As appropriate therapies for pancreatic fibrosis and inflammation are limited, prognosis of chronic pancreatitis has not improved to date. Recent studies have shown that statins improve inflammation and fibrosis in several organs. We therefore examined the therapeutic effect of pravastatin on progression of chronic pancreatitis by starting this treatment after induction of pancreatic fibrosis in rats. Chronic pancreatitis was induced by continuous pancreatic ductal hypertension (PDH) for 14 days according to our previous study.

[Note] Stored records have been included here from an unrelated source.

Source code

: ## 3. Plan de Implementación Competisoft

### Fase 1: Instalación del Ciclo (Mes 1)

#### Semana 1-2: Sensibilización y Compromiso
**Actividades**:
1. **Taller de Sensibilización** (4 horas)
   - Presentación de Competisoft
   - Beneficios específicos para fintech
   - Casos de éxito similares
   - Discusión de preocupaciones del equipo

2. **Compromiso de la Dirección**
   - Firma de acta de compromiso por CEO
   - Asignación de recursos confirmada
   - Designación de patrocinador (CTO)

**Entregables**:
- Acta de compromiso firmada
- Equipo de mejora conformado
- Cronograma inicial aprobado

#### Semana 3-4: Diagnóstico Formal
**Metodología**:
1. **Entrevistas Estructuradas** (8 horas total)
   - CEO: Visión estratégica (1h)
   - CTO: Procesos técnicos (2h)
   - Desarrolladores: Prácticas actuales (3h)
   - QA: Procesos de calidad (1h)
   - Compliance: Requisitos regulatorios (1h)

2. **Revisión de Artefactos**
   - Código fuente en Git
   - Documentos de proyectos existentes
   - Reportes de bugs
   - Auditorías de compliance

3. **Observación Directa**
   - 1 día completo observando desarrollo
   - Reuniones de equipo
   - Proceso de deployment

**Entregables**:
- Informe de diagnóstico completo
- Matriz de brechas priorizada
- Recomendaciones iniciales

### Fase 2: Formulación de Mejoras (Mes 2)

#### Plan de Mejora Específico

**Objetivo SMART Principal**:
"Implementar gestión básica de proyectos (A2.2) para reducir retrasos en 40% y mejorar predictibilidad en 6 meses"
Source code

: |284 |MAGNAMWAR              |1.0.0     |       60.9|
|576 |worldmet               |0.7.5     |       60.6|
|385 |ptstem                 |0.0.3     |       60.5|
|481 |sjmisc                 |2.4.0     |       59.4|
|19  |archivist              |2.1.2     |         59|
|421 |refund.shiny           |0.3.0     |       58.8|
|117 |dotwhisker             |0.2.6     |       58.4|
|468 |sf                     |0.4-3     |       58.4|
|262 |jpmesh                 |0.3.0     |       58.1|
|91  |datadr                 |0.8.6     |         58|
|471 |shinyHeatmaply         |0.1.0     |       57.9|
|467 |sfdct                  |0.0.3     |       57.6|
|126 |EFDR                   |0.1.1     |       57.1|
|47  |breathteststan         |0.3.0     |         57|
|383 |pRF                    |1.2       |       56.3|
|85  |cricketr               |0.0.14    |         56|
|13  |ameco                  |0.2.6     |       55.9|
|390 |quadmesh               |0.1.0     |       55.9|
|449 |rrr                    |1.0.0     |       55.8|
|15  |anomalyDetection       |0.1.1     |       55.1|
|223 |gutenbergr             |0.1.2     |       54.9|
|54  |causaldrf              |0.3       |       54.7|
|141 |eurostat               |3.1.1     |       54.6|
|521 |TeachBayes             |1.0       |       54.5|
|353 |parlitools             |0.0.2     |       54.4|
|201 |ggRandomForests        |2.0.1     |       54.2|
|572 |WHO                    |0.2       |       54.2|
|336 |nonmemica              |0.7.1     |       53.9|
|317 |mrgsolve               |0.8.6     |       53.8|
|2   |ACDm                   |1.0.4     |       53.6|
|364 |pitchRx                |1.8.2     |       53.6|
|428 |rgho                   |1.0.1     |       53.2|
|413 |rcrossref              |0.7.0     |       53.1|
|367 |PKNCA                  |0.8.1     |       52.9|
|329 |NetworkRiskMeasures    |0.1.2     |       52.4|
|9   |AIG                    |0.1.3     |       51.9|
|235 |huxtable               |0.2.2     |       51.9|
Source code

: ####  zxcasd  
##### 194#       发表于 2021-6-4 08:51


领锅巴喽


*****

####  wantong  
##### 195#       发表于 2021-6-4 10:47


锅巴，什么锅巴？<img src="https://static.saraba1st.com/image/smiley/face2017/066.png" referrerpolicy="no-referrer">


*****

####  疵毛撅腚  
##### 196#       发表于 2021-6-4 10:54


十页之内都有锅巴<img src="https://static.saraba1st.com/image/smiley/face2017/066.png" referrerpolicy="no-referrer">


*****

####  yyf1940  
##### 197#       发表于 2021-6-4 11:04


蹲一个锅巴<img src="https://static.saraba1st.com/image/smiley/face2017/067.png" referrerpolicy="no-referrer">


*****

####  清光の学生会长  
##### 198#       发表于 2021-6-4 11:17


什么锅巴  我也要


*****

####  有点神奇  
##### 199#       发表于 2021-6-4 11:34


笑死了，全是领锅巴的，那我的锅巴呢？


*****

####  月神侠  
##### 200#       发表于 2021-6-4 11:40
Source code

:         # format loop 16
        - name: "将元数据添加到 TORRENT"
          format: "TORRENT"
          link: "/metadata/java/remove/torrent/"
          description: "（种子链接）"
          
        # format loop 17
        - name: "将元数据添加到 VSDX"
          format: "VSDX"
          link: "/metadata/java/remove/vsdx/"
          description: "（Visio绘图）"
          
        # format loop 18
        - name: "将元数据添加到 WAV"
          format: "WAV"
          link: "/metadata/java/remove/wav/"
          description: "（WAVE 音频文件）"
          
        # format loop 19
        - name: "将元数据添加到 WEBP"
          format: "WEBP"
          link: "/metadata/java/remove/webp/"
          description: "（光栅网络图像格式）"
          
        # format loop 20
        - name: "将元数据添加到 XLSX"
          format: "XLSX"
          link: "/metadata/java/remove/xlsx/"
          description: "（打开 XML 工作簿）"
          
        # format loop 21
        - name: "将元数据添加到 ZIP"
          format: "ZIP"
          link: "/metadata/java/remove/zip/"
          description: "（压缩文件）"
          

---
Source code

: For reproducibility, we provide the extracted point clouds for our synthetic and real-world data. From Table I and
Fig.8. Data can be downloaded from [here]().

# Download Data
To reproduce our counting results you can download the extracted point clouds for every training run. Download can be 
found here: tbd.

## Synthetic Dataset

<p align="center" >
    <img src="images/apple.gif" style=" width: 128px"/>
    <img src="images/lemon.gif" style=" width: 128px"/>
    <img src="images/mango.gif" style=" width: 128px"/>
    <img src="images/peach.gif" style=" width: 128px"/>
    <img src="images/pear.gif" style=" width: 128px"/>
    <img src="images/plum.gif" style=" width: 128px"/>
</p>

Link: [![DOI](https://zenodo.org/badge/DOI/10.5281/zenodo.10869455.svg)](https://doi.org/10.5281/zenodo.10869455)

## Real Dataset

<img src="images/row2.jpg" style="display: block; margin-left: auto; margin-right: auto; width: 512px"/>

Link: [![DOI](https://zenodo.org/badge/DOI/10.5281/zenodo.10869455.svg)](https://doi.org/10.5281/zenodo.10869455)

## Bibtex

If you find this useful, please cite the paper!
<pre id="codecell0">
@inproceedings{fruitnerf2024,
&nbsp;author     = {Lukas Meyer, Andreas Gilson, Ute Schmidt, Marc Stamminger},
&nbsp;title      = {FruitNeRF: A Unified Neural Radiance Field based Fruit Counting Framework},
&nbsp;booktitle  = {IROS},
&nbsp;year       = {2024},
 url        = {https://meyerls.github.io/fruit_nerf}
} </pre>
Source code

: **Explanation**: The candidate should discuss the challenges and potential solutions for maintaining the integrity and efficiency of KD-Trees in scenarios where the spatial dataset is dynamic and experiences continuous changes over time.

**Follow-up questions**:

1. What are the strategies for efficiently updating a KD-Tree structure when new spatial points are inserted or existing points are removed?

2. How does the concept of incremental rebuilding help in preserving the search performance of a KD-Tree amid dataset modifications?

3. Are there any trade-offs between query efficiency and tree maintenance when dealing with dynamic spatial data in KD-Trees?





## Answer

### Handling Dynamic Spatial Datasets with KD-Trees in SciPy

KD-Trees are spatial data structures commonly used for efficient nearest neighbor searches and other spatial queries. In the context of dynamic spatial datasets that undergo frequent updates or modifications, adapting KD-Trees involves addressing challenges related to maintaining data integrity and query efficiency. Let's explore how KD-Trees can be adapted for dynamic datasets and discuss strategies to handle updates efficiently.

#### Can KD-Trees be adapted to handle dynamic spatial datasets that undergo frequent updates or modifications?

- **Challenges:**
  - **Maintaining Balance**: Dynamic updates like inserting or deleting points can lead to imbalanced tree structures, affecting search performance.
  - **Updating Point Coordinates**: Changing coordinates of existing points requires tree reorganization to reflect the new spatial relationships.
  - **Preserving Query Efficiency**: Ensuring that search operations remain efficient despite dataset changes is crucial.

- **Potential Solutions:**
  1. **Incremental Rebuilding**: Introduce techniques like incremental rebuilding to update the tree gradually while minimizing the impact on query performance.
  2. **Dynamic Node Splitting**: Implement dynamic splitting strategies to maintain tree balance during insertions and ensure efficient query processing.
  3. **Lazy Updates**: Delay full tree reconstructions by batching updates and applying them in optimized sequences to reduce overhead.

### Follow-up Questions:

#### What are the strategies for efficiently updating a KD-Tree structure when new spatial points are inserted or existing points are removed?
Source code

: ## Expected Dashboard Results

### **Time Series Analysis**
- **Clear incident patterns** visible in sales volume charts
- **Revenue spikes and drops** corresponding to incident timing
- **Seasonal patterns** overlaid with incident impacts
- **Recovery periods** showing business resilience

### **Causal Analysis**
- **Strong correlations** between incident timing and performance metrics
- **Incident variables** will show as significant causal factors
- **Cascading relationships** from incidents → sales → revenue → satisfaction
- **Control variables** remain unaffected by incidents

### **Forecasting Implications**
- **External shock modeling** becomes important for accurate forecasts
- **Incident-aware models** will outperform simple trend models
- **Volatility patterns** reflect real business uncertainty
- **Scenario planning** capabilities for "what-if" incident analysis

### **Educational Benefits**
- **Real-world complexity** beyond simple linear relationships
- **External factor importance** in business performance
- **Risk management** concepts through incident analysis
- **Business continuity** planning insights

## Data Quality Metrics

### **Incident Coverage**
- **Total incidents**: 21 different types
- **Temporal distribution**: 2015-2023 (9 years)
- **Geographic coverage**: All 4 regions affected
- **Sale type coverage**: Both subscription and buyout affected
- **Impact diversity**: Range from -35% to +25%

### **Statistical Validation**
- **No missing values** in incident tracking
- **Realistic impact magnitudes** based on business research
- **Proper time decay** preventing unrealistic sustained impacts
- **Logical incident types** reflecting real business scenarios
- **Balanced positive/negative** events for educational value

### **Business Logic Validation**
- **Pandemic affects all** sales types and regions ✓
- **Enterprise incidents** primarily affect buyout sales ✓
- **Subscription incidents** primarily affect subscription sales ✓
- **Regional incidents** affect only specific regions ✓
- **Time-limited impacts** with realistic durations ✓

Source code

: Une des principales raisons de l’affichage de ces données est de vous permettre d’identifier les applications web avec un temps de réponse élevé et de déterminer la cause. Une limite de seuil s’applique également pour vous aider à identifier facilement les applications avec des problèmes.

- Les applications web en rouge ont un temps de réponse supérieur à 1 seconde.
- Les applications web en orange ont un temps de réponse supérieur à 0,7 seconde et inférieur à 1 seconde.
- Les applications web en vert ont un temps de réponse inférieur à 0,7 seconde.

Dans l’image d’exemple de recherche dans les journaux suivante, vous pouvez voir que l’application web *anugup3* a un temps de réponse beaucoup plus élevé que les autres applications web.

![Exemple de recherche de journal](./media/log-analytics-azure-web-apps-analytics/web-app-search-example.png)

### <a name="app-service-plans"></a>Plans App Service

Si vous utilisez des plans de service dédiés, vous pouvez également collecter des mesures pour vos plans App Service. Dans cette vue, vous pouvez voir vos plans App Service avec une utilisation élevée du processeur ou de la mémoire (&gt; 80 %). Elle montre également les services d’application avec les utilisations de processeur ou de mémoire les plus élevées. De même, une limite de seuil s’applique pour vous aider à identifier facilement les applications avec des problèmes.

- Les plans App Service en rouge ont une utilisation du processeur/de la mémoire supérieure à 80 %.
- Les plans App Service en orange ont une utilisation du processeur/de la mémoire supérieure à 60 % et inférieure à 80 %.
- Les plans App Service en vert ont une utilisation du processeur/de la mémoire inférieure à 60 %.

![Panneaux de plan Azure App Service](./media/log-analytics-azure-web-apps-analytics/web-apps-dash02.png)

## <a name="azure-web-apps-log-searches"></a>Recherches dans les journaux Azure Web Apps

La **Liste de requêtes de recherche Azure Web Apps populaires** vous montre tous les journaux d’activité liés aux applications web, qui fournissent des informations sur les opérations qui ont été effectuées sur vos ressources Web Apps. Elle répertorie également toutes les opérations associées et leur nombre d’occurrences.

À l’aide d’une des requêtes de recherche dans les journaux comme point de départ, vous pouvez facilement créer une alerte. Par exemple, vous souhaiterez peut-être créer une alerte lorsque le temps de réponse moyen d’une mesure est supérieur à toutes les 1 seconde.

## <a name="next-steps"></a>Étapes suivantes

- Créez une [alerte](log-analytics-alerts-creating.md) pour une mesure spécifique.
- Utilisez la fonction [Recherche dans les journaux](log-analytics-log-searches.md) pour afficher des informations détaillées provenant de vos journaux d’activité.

Pravastatin at a dose of 10 mg/kg/day was administrated directly into the duodenum via cannula from 2 days after induction of PDH. Progression of pancreatic fibrosis and expression levels of transforming growth factor-β1 and tumor necrosis factor-α mRNA were markedly attenuated after commencement of pravastatin compared with untreated group with PDH. In addition, pravastatin treatment markedly improved pancreatic exocrine function and significantly elevated expression level of interleukin (IL)-10 and superoxide dismutase activity in the pancreas compared with the untreated group with PDH. These results revealed that pravastatin substantially attenuates the progression of pancreatic inflammation, fibrosis and exocrine dysfunction probably by its anti-oxidative property and overproduction of IL-10 in animal model of chronic pancreatitis. These results provide an experimental evidence that pravastatin exerts beneficial effect for progression of chronic pancreatitis.